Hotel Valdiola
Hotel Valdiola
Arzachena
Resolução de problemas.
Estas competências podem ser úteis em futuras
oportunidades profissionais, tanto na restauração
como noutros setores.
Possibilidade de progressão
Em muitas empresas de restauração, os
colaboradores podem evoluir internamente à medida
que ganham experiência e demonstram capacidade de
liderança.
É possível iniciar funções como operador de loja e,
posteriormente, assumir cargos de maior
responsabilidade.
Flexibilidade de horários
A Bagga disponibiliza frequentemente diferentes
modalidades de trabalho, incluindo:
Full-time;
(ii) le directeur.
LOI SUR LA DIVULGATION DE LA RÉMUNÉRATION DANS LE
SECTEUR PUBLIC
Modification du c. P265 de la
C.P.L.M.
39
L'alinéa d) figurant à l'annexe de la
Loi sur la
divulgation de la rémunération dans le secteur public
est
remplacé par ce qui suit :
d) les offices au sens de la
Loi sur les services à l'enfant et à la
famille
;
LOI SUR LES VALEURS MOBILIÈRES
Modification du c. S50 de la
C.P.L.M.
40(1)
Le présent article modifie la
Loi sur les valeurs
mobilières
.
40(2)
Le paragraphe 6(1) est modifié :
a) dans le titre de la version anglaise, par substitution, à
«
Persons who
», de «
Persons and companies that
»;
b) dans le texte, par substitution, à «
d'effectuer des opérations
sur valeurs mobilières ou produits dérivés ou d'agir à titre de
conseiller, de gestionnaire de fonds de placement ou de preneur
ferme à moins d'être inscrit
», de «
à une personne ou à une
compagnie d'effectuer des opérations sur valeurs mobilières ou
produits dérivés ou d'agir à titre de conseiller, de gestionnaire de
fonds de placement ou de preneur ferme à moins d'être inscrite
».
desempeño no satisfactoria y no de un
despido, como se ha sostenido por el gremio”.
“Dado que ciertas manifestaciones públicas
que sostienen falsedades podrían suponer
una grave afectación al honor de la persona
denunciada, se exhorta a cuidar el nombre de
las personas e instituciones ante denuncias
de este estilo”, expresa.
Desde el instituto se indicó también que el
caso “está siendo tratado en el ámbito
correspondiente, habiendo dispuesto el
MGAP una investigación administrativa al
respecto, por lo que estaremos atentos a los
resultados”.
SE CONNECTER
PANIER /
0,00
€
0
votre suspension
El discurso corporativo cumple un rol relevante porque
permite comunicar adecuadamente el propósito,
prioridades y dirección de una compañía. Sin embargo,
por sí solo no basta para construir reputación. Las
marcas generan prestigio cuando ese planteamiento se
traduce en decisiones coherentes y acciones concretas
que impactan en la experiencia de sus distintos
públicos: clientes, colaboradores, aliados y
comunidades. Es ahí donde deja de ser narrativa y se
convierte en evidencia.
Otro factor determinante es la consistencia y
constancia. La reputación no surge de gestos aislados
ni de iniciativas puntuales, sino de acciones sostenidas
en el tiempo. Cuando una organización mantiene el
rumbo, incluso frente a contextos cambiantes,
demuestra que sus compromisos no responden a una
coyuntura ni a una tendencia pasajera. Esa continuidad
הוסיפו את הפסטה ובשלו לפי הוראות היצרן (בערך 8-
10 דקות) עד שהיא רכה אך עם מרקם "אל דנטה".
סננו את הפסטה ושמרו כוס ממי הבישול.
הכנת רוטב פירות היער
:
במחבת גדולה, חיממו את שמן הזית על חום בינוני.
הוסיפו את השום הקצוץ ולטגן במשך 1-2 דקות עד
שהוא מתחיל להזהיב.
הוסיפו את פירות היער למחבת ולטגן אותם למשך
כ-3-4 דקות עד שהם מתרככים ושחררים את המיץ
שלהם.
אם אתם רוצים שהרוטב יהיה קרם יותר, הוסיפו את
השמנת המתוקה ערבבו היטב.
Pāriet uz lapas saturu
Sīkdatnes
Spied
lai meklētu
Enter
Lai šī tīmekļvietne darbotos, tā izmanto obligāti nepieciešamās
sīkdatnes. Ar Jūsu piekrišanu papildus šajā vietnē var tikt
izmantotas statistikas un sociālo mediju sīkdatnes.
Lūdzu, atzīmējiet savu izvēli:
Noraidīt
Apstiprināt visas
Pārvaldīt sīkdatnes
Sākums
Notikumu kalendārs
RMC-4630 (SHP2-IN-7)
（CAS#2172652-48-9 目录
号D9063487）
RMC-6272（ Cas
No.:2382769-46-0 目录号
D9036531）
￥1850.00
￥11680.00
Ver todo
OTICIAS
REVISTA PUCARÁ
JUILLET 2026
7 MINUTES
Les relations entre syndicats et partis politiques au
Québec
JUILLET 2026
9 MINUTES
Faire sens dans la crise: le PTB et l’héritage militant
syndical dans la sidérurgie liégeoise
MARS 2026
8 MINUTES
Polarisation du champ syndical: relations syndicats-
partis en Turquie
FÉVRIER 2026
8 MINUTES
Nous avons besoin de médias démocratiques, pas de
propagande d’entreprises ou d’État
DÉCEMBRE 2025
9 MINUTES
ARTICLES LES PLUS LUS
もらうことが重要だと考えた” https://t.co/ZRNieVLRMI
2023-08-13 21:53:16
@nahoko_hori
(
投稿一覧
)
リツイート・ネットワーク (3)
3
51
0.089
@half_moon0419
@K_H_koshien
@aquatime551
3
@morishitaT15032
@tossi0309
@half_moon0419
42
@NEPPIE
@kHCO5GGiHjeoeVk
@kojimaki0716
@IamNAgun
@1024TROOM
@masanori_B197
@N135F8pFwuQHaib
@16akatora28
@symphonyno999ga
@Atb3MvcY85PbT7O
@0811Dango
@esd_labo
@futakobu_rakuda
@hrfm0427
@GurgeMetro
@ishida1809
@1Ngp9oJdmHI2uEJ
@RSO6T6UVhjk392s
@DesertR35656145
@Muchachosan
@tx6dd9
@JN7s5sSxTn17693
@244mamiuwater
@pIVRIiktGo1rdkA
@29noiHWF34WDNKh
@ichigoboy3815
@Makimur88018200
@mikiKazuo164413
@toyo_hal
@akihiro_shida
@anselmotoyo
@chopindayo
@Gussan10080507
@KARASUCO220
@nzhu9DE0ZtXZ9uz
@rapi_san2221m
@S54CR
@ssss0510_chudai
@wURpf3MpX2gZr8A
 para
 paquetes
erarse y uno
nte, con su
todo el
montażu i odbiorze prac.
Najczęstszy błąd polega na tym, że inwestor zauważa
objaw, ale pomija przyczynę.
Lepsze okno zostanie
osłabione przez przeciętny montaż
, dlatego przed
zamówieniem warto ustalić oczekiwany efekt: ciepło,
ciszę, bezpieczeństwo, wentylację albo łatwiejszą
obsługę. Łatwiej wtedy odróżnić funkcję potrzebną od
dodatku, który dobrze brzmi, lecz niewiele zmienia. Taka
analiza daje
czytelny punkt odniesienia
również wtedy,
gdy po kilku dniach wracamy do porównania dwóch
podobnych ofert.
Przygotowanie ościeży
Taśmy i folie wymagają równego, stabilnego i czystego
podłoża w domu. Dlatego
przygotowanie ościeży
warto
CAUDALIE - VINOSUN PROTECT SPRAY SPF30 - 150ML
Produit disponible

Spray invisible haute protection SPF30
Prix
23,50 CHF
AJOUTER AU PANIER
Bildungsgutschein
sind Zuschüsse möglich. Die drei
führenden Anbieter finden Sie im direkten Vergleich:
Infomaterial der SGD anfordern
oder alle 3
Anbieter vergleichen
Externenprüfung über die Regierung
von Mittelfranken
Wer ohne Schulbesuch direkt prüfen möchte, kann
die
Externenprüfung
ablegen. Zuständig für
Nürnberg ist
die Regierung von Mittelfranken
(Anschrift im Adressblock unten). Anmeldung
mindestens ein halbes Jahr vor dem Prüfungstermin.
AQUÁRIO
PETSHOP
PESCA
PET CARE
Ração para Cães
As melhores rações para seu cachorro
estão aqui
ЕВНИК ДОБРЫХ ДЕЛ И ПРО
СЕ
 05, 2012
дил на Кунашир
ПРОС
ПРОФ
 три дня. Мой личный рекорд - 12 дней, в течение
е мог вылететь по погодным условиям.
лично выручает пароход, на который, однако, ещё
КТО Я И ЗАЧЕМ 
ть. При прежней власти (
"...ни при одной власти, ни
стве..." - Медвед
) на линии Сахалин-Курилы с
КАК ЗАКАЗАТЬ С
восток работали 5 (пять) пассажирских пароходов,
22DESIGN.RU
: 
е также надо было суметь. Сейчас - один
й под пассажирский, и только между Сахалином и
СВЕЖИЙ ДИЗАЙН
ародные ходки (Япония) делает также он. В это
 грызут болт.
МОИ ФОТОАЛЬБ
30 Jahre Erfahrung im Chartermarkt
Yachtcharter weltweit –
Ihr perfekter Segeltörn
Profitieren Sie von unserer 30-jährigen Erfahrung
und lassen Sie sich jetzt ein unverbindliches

::::::::

Scan the lines above for "Desde el instituto se indicó también que el" and for "אם אתם רוצים שהרוטב יהיה קרם יותר, הוסיפו את". Repeat exactly the line holding each of them and every line in between.

Desde el instituto se indicó también que el
caso “está siendo tratado en el ámbito
correspondiente, habiendo dispuesto el
MGAP una investigación administrativa al
respecto, por lo que estaremos atentos a los
resultados”.
SE CONNECTER
PANIER /
0,00
€
0
votre suspension
El discurso corporativo cumple un rol relevante porque
permite comunicar adecuadamente el propósito,
prioridades y dirección de una compañía. Sin embargo,
por sí solo no basta para construir reputación. Las
marcas generan prestigio cuando ese planteamiento se
traduce en decisiones coherentes y acciones concretas
que impactan en la experiencia de sus distintos
públicos: clientes, colaboradores, aliados y
comunidades. Es ahí donde deja de ser narrativa y se
convierte en evidencia.
Otro factor determinante es la consistencia y
constancia. La reputación no surge de gestos aislados
ni de iniciativas puntuales, sino de acciones sostenidas
en el tiempo. Cuando una organización mantiene el
rumbo, incluso frente a contextos cambiantes,
demuestra que sus compromisos no responden a una
coyuntura ni a una tendencia pasajera. Esa continuidad
הוסיפו את הפסטה ובשלו לפי הוראות היצרן (בערך 8-
10 דקות) עד שהיא רכה אך עם מרקם "אל דנטה".
סננו את הפסטה ושמרו כוס ממי הבישול.
הכנת רוטב פירות היער
:
במחבת גדולה, חיממו את שמן הזית על חום בינוני.
הוסיפו את השום הקצוץ ולטגן במשך 1-2 דקות עד
שהוא מתחיל להזהיב.
הוסיפו את פירות היער למחבת ולטגן אותם למשך
כ-3-4 דקות עד שהם מתרככים ושחררים את המיץ
שלהם.
אם אתם רוצים שהרוטב יהיה קרם יותר, הוסיפו את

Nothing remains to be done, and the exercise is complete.